Single-sample smoke test (any mode, any conv id):

bash
./run_prompted.sh   conv-26
./run_sdk_iso.sh    conv-26
./run_sdk_noiso.sh  conv-26
./run_e2e.sh        conv-26

Full 10-conv run — omit the conv id:

bash
./run_prompted.sh
./run_sdk_iso.sh
./run_sdk_noiso.sh
./run_e2e.sh

Each script ends with the result of stat_judge_result.py printed to stdout and saved to .tmp/result-<mode>/summary.txt. Per-question CSVs land in .tmp/result-<mode>/qa_results.csv.

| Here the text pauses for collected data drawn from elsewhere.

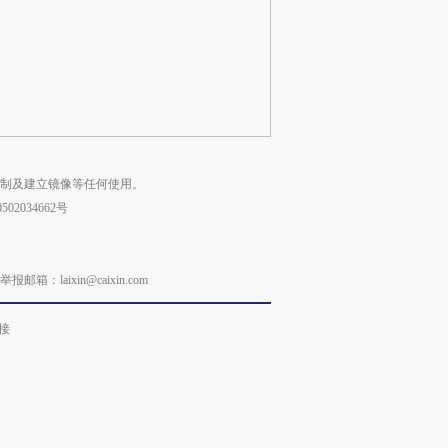
复制及建立镜像等任何使用。
02034662号
laixin@caixin.com
接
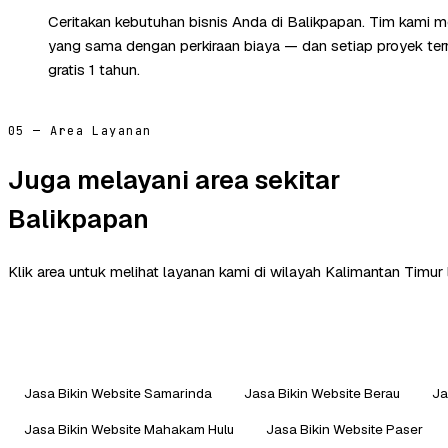
Ceritakan kebutuhan bisnis Anda di Balikpapan. Tim kami m
yang sama dengan perkiraan biaya — dan setiap proyek te
gratis 1 tahun.
05 — Area Layanan
Juga melayani area sekitar
Balikpapan
Klik area untuk melihat layanan kami di wilayah Kalimantan Timur 
Jasa Bikin Website Samarinda
Jasa Bikin Website Berau
Ja
Jasa Bikin Website Mahakam Hulu
Jasa Bikin Website Paser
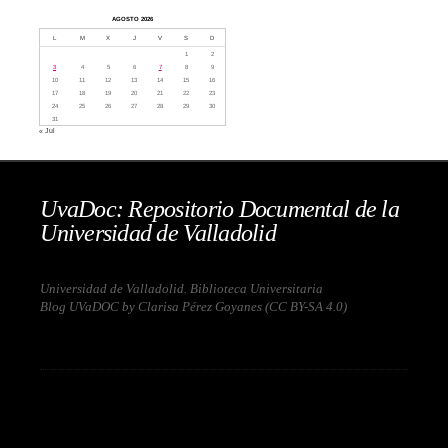
AGOSTO 2026
L
M
X
J
V
S
D
1
2
3
4
5
6
7
8
9
10
11
12
13
14
15
16
17
18
19
20
21
22
23
24
25
26
27
28
29
30
31
« Jul
UvaDoc: Repositorio Documental de la
Universidad de Valladolid
Universidad de Valladolid. Biblioteca Universitaria
Blog UVaDOC by Clarisa Pérez Goyanes (
CC BY-SA 4.0
)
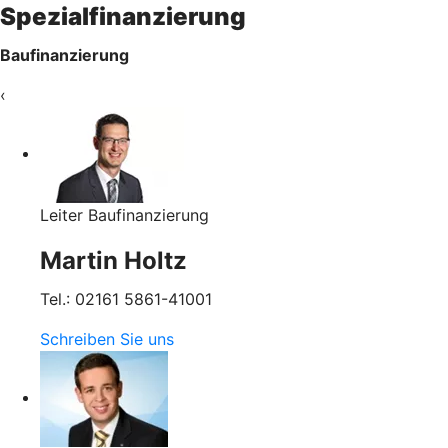
Spezialfinanzierung
Baufinanzierung
‹
Leiter Baufinanzierung
Martin Holtz
Tel.: 02161 5861-41001
Schreiben Sie uns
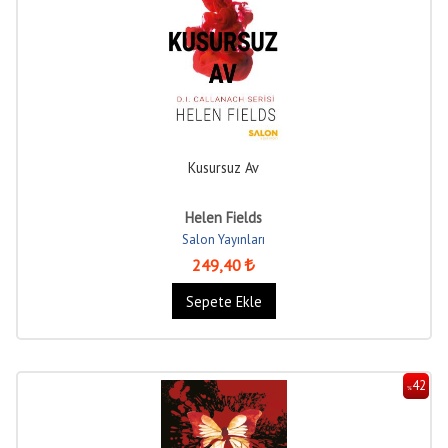
Kusursuz Av
Helen Fields
Salon Yayınları
249
,40
Sepete Ekle
42
%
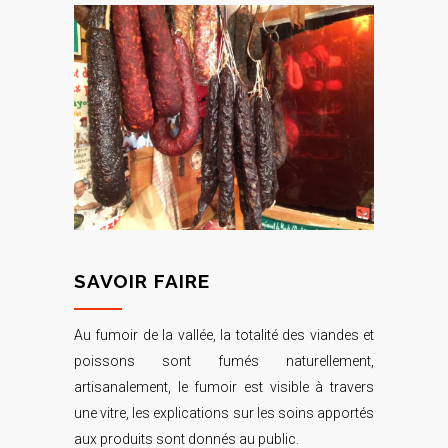
SAVOIR FAIRE
Au fumoir de la vallée, la totalité des viandes et
poissons sont fumés naturellement,
artisanalement, le fumoir est visible à travers
une vitre, les explications sur les soins apportés
aux produits sont donnés au public.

What each Python entry point does

  • ingest.py — feeds each LoCoMo session as a claude -p invocation; CC's vanilla auto-memory writes MEMORY.md inside the project dir.
  • import_to_ov.py — uses the OpenViking Python SDK to push LoCoMo conversations directly into OV. Per-sample namespace by default; pass --no-user-agent-id for shared namespace.
  • ingest_e2e.py — opens one claude -p per LoCoMo session in --input-format stream-json mode and streams the messages one at a time through stdin. The plugin's Stop hook auto-captures per turn; SessionEnd fires once per LoCoMo session (one commit per session). The benchmark's scripts/auto-capture.mjs shim extracts the LoCoMo per-message timestamp so OV event archive dates line up with conv chronology.
  • eval.py — drives QA. Per-question claude -p; reads MEMORY.md for Prompted mode, talks to OV via auto-recall hook + MCP for the OV modes.
  • judge.py / stat_judge_result.py — LLM-based judging and per-category accuracy roll-up.

Layout

benchmark/locomo/claudecode/
├── README.md
├── run_prompted.sh                # 4 entry points, one per published mode
├── run_sdk_iso.sh
├── run_sdk_noiso.sh
├── run_e2e.sh
├── ingest.py                      # Prompted ingest
├── ingest_e2e.py                  # e2e stream-json ingest
├── import_to_ov.py                # SDK pre-ingest (iso + no-iso)
├── eval.py
├── judge.py
├── stat_judge_result.py
├── config/
│   ├── ov-hooks.json              # hooks settings, references $OPENVIKING_PLUGIN_DIR
│   ├── ov-mcp.json                # MCP server (viking)
│   ├── ov-ingest.conf             # auto-capture on, auto-recall on
│   ├── ov-qa.conf                 # auto-capture off, auto-recall on
│   └── sys-prompts/               # optional system prompts (unused in default flows)
├── scripts/
│   └── auto-capture.mjs           # LoCoMo-aware Stop-hook (per-message created_at)
└── .tmp/                          # gitignored; data, snapshots, results
    ├── locomo10.json              # ← drop dataset here
    ├── legacy/                    # historical scripts/configs/reports kept aside
    └── result-<mode>/             # output of a run

Historical iterations of the experiment (r8r14b snapshot scripts, fine/listed/min ingest variants, intermediate reports) live under .tmp/legacy/ and are not part of the published numbers.